14.2.8. Teves et al. (2023). The art and science of using quality control to understand and …¶
Introduction¶
Here we present commands used in the following paper:
- Teves JB, Gonzalez-Castillo J, Holness M, Spurney M, Bandettini PA, Handwerker DA (2023). The art and science of using quality control to understand and improve fMRI data. Front Neurosci 17:1100544.
Abstract: Designing and executing a good quality control (QC) process is vital to robust and reproducible science and is often taught through hands on training. As FMRI research trends toward studies with larger sample sizes and highly automated processing pipelines, the people who analyze data are often distinct from those who collect and preprocess the data. While there are good reasons for this trend, it also means that important information about how data were acquired, and their quality, may be missed by those working at later stages of these workflows. Similarly, an abundance of publicly available datasets, where people (not always correctly) assume others already validated data quality, makes it easier for trainees to advance in the field without learning how to identify problematic data. This manuscript is designed as an introduction for researchers who are already familiar with fMRI, but who did not get hands on QC training or who want to think more deeply about QC. This could be someone who has analyzed fMRI data but is planning to personally acquire data for the first time, or someone who regularly uses openly shared data and wants to learn how to better assess data quality. We describe why good QC processes are important, explain key priorities and steps for fMRI QC, and as part of the FMRI Open QC Project, we demonstrate some of these steps by using AFNI software and AFNI’s QC reports on an openly shared dataset. A good QC process is context dependent and should address whether data have the potential to answer a scientific question, whether any variation in the data has the potential to skew or hide key results, and whether any problems can potentially be addressed through changes in acquisition or data processing. Automated metrics are essential and can often highlight a possible problem, but human interpretation at every stage of a study is vital for understanding causes and potential solutions.

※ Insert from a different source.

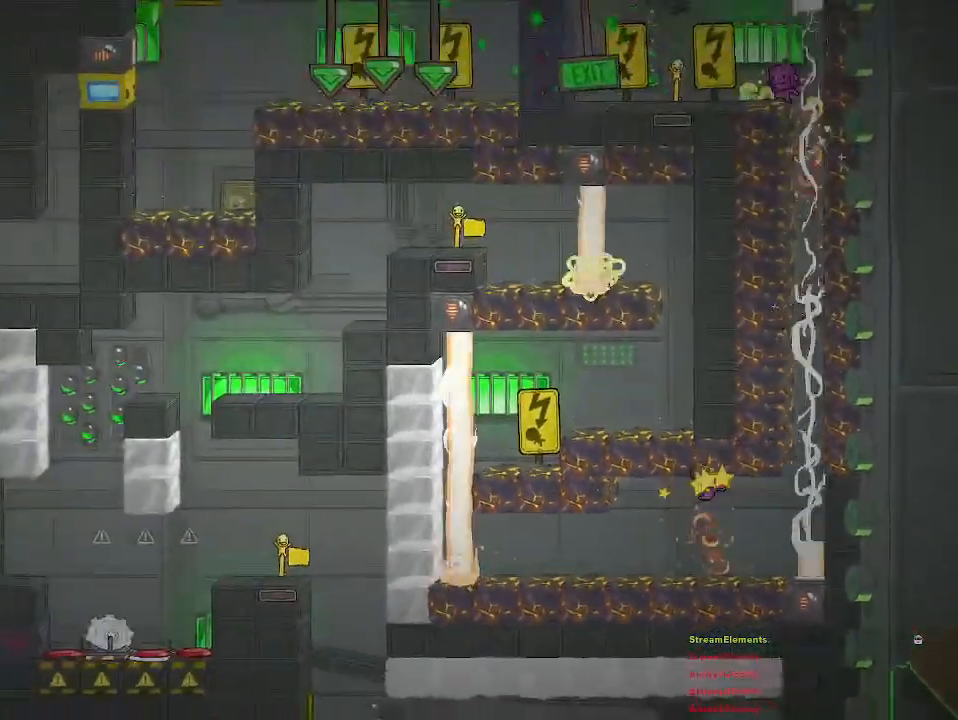
{"buttons": [], "left_stick": "center", "right_stick": "center", "events": []}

Study keywords: GLM; fMRI; neuroimaging; noise removal; quality control; reproducibility; resting state
Main programs:
afni_proc.py
, timing_tool.py
,
abids_tool.py
,
@SSwarper
, recon-all
(FS)
Download scripts¶
... or copy+paste the following in a terminal:
git clone https://github.com/nimh-sfim/SFIM_Frontiers_Neuroimaging_QC_Project.git
Note: This work was one of several contributed to the following Frontiers Research Topic project, described here:
- Taylor PA, Etzel JA, Glen D, Reynolds RC (2022). Demonstrating Quality Control (QC) Procedures in fMRI.
The datasets analyzed within it are publicly available and located here:
- Taylor PA, Etzel JA, Glen D, Reynolds RC, Moraczewski D, Basavaraj A (2022). FMRI Open QC Project. DOI 10.17605/OSF.IO/QAESM
View scripts¶
Because there are so many scripts for this project, we recommend downloading the full set from the github pages, above. There are helpful supplemental notes there, as well.
ap_rest.sh
¶
Full processing (through regression modeling) of a resting state FMRI session for a single subject (with blurring, for voxelwise analysis).
https://github.com/nimh-sfim/SFIM_Frontiers_Neuroimaging_QC_Project/blob/main/code/ap_rest.sh
ap_task_unifize.sh
¶
Full processing (through regression modeling) of a task-based FMRI session for a single subject (with blurring, for voxelwise analysis).